Птицы, искусство, жизнь: год наблюдений - Кио Маклир
Как-то вечером мои сыновья помогали сделать транспарант для адресованной египетским и канадским властям «петиции с портретами» в Tumblr. Хотели добавить свою фотографию к целой стене из фотографий, призывавших освободить наших друзей.
Дети пили через соломинки лимонад и раскрашивали слова «Пожалуйста, освободите…». Мой старший сын заговорил с отеческими интонациями.
– Давай пририсуем тут пингвинов, – сказал он.
– Пингвинов? – повторил младший. Его интонация плохо поддавалась расшифровке. Он то ли восхитился изобретательностью старшего, то ли счел его тупым как пробка, за то, что ему всё хоть бы хны. Понять было трудно. Не знаю – может, он и сам не понимал.

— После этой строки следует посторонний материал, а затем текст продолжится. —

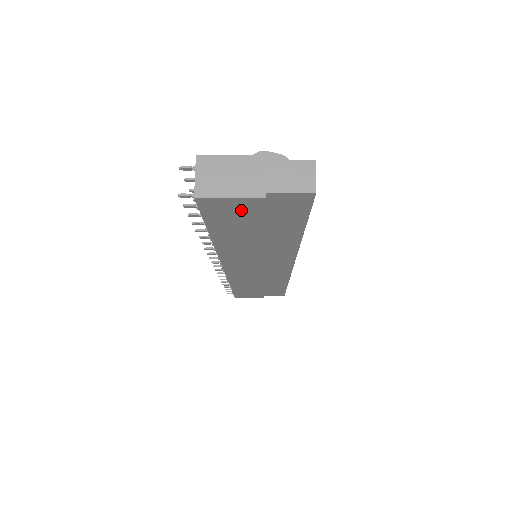
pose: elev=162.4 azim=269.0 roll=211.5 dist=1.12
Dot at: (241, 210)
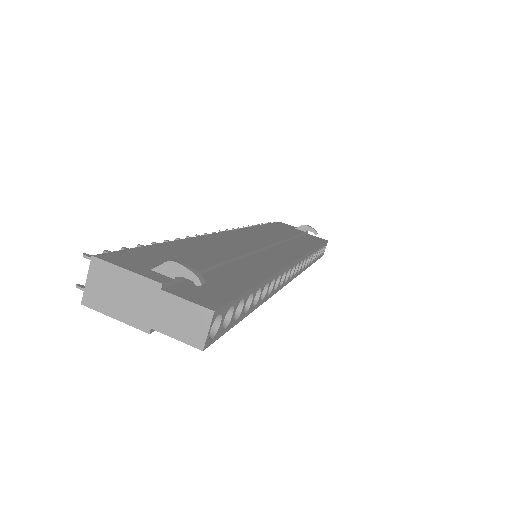
Dot at: occluded
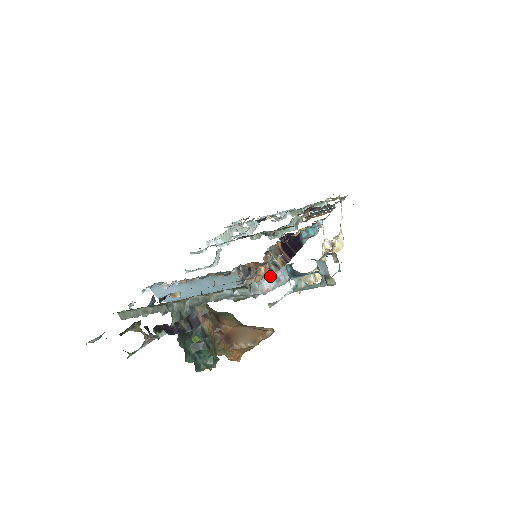
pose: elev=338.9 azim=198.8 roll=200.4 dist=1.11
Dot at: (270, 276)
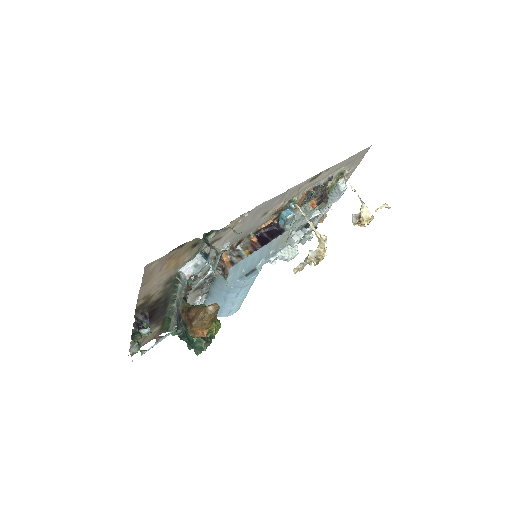
Dot at: (187, 265)
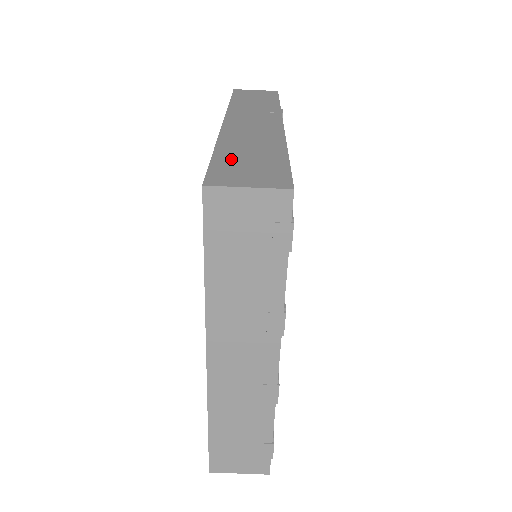
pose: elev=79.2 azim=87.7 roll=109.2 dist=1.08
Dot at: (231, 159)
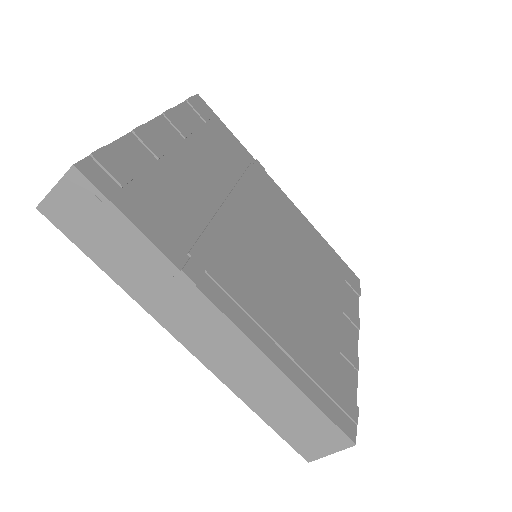
Dot at: (284, 425)
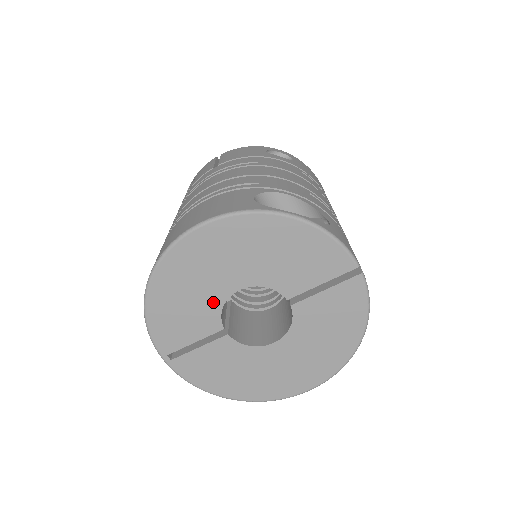
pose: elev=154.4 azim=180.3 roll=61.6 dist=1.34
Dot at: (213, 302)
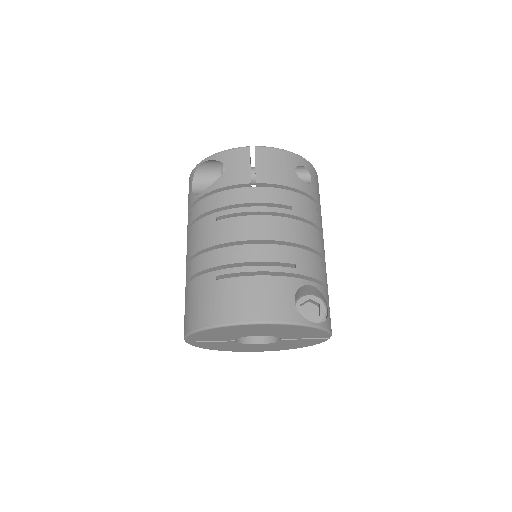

⁂Спустя несколько месяцев мне попалась книга о Розе Люксембург, которую в 1916 году «превентивно» посадили за революционную и антивоенную деятельность и два с половиной года продержали за решеткой. В заточении Люксембург черпала особое удовольствие в том, что наблюдала за птицами и прислушивалась к их голосам во дворе тюрьмы и за ее стенами. В письмах к друзьям она упоминает, что читает научную книгу о миграциях птиц, а также описывает свои встречи с воробьями, соловьем, зеленушкой, зябликом и лазоревкой. Наблюдательная Роза держалась за птиц и разгоняла тоску, распевая арию графини из «Свадьбы Фигаро» перед стаей черных дроздов. По ее эксцентричным и бескомпромиссным письмам мне стало ясно, как мужественно и внимательно Роза наблюдала за миром из своей тесной камеры, как благодаря птицам возросла зоркость ее глаз-микроскопов.

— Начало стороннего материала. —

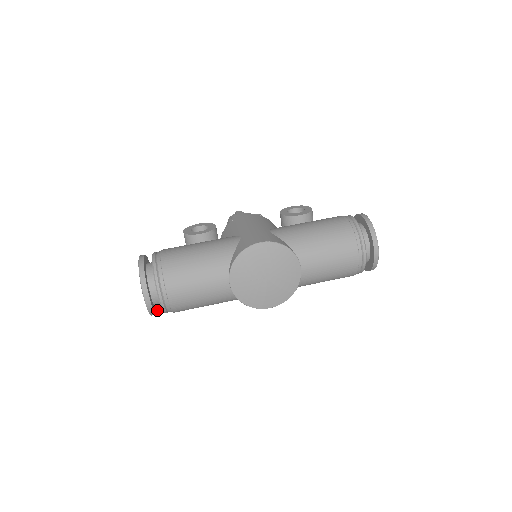
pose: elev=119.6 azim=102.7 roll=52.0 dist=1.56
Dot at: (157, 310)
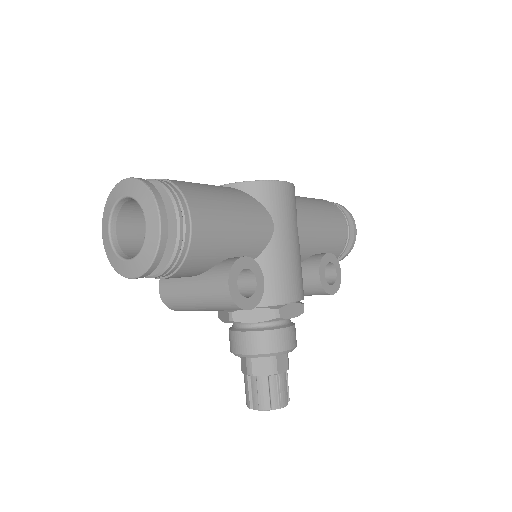
Dot at: (165, 219)
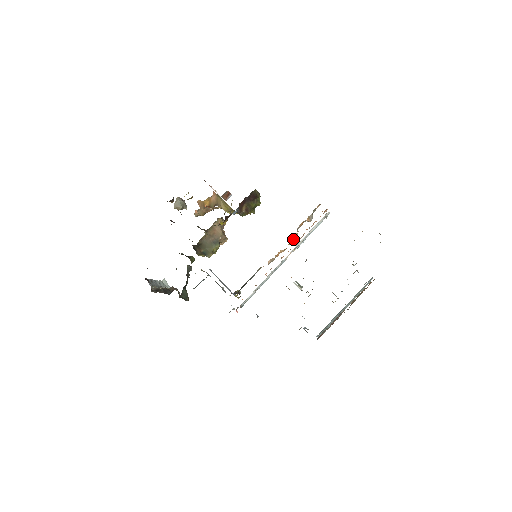
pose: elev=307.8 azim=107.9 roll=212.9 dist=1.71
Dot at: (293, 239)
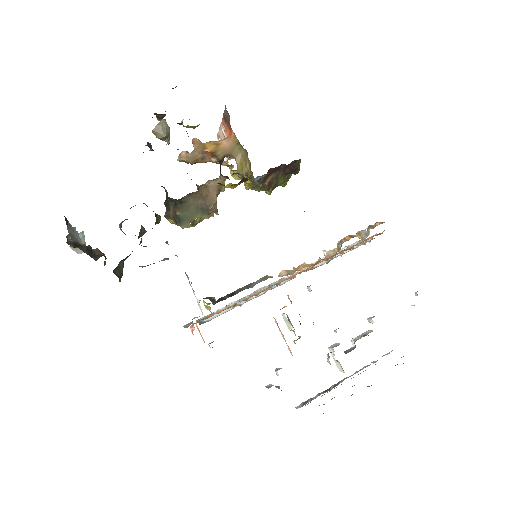
Dot at: (328, 254)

А еще мне стало ясно, что многие из наших азбучных представлений о красоте – лишь стойкие заблуждения и утверждать, будто любовь к природе – плод привилегированного положения и богатства, а умение радоваться мелочам несовместимо со страстью к справедливости, – значит лукавить, да к тому же смотреть на неимущих и обездоленных свысока. Письма Розы борются с этими домыслами, показывая, что природа может очень поспособствовать – и уже способствовала, как свидетельствует история, – продвижению к «потенциальному достоинству и ценности человеческого сознания». Роза не была наивной. Она была уверена: преданное служение социальной справедливости отнюдь не несовместимо с эстетическими впечатлениями и чувственными наслаждениями, а, наоборот, требует им предаваться, политическая деятельность должна апеллировать к либидо и чувству прекрасного, а не только к абстрактным понятиям.
Выглянув в ее окно, я нашла рамки, куда вмещаются и мир природы, и мир политики, красота и совесть, маленькие жесты и большие дела.
⁂Я склонна преувеличивать сбалансированность характеров в своей семье, так что позвольте уточнить: мой старший сын старается быть надежной сенью, укрывающей других от бурь, но он не ангел. Иногда он отказывается быть укрытием – сворачивается в клубок, как еж. Иногда изображает раздражение и мировую скорбь. Порой бывает ворчлив, вспыльчив или замкнут.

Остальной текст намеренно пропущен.